*WHAT TO WORK ON*: Turn every line of text in the data below into a JSON list of strings, one string per line, with blank lines omitted. Leave the pictures out.

*RECORDS PROVIDED*:
=-=-=

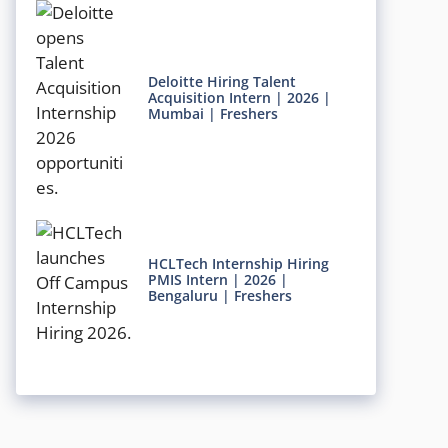
Deloitte Hiring Talent
Acquisition Intern | 2026 |
Mumbai | Freshers
HCLTech Internship Hiring
PMIS Intern | 2026 |
Bengaluru | Freshers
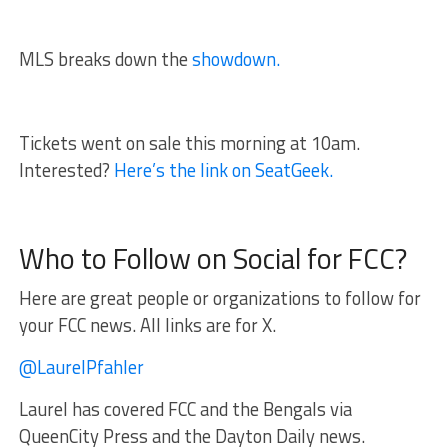
MLS breaks down the
showdown.
Tickets went on sale this morning at 10am.
Interested?
Here’s the link on SeatGeek.
Who to Follow on Social for FCC?
Here are great people or organizations to follow for
your FCC news. All links are for X.
@LaurelPfahler
Laurel has covered FCC and the Bengals via
QueenCity Press and the Dayton Daily news.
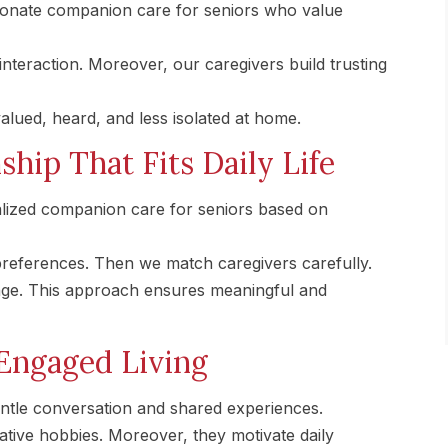
onate companion care for seniors who value
nteraction. Moreover, our caregivers build trusting
alued, heard, and less isolated at home.
hip That Fits Daily Life
ized companion care for seniors based on
 preferences. Then we match caregivers carefully.
ange. This approach ensures meaningful and
Engaged Living
entle conversation and shared experiences.
tive hobbies. Moreover, they motivate daily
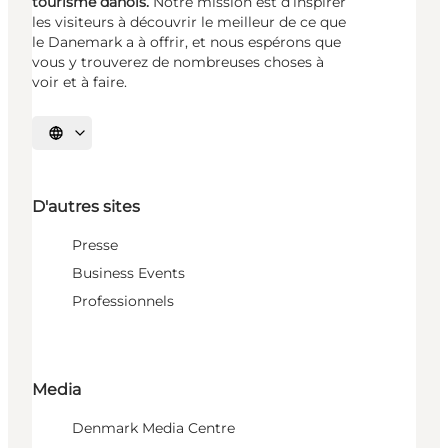
tourisme danois.
Notre mission est d’inspirer
les visiteurs à découvrir le meilleur de ce que
le Danemark a à offrir, et nous espérons que
vous y trouverez de nombreuses choses à
voir et à faire.
Choisissez la langue
D'autres sites
Presse
Business Events
Professionnels
Media
Denmark Media Centre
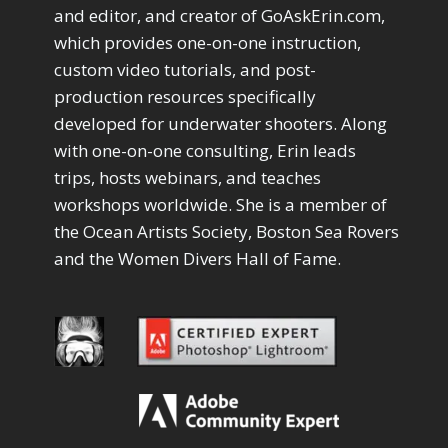
Drawing with Pencil Brushes
1
and editor, and creator of GoAskErin.com,
Editing Shark Eyes
1
which provides one-on-one instruction,
Emulating a Cartoon
1
custom video tutorials, and post-
Eye Switch
4
production resources specifically
HSL
4
developed for underwater shooters. Along
Invert Mask
1
with one-on-one consulting, Erin leads
Keyboard Shortcuts
2
Keywording
trips, hosts webinars, and teaches
4
LAB Color Mode
1
workshops worldwide. She is a member of
Layer Masks
5
the Ocean Artists Society, Boston Sea Rovers
Library Filter
3
and the Women Divers Hall of Fame.
Lightrays
3
Liquify
6
LR-PS Roundtrip
3
Merging Up
2
Monitor Calibration
1
Motion Blur
1
Oil Painting
1
Patch Tool
6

=-=-=

*COMPLETED TASK*:
[
  "Deloitte Hiring Talent",
  "Acquisition Intern | 2026 |",
  "Mumbai | Freshers",
  "HCLTech Internship Hiring",
  "PMIS Intern | 2026 |",
  "Bengaluru | Freshers",
  "MLS breaks down the",
  "showdown.",
  "Tickets went on sale this morning at 10am.",
  "Interested?",
  "Here’s the link on SeatGeek.",
  "Who to Follow on Social for FCC?",
  "Here are great people or organizations to follow for",
  "your FCC news. All links are for X.",
  "@LaurelPfahler",
  "Laurel has covered FCC and the Bengals via",
  "QueenCity Press and the Dayton Daily news.",
  "onate companion care for seniors who value",
  "nteraction. Moreover, our caregivers build trusting",
  "alued, heard, and less isolated at home.",
  "hip That Fits Daily Life",
  "ized companion care for seniors based on",
  " preferences. Then we match caregivers carefully.",
  "ange. This approach ensures meaningful and",
  "Engaged Living",
  "entle conversation and shared experiences.",
  "tive hobbies. Moreover, they motivate daily",
  "tourisme danois.",
  "Notre mission est d’inspirer",
  "les visiteurs à découvrir le meilleur de ce que",
  "le Danemark a à offrir, et nous espérons que",
  "vous y trouverez de nombreuses choses à",
  "voir et à faire.",
  "Choisissez la langue",
  "D'autres sites",
  "Presse",
  "Business Events",
  "Professionnels",
  "Media",
  "Denmark Media Centre",
  "Drawing with Pencil Brushes",
  "1",
  "and editor, and creator of GoAskErin.com,",
  "Editing Shark Eyes",
  "1",
  "which provides one-on-one instruction,",
  "Emulating a Cartoon",
  "1",
  "custom video tutorials, and post-",
  "Eye Switch",
  "4",
  "production resources specifically",
  "HSL",
  "4",
  "developed for underwater shooters. Along",
  "Invert Mask",
  "1",
  "with one-on-one consulting, Erin leads",
  "Keyboard Shortcuts",
  "2",
  "Keywording",
  "trips, hosts webinars, and teaches",
  "4",
  "LAB Color Mode",
  "1",
  "workshops worldwide. She is a member of",
  "Layer Masks",
  "5",
  "the Ocean Artists Society, Boston Sea Rovers",
  "Library Filter",
  "3",
  "and the Women Divers Hall of Fame.",
  "Lightrays",
  "3",
  "Liquify",
  "6",
  "LR-PS Roundtrip",
  "3",
  "Merging Up",
  "2",
  "Monitor Calibration",
  "1",
  "Motion Blur",
  "1",
  "Oil Painting",
  "1",
  "Patch Tool",
  "6"
]